Task instructions » Extract every line of the records below and copy each one word for word.
★ ★ ★ ★ ★ ★ ★
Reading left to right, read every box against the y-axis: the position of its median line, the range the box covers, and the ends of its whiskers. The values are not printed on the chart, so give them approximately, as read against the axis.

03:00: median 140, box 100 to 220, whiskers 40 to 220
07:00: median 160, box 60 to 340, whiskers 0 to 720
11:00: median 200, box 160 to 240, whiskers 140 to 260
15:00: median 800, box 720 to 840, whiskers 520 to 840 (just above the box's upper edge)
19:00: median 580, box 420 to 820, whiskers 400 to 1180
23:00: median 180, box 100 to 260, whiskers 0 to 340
★ ★ ★ ★ ★ ★ ★
Exercise result »
Reading left to right, read every box against the y-axis: the position of its median line, the range the box covers, and the ends of its whiskers. The values are not printed on the chart, so give them approximately, as read against the axis.

03:00: median 140, box 100 to 220, whiskers 40 to 220
07:00: median 160, box 60 to 340, whiskers 0 to 720
11:00: median 200, box 160 to 240, whiskers 140 to 260
15:00: median 800, box 720 to 840, whiskers 520 to 840 (just above the box's upper edge)
19:00: median 580, box 420 to 820, whiskers 400 to 1180
23:00: median 180, box 100 to 260, whiskers 0 to 340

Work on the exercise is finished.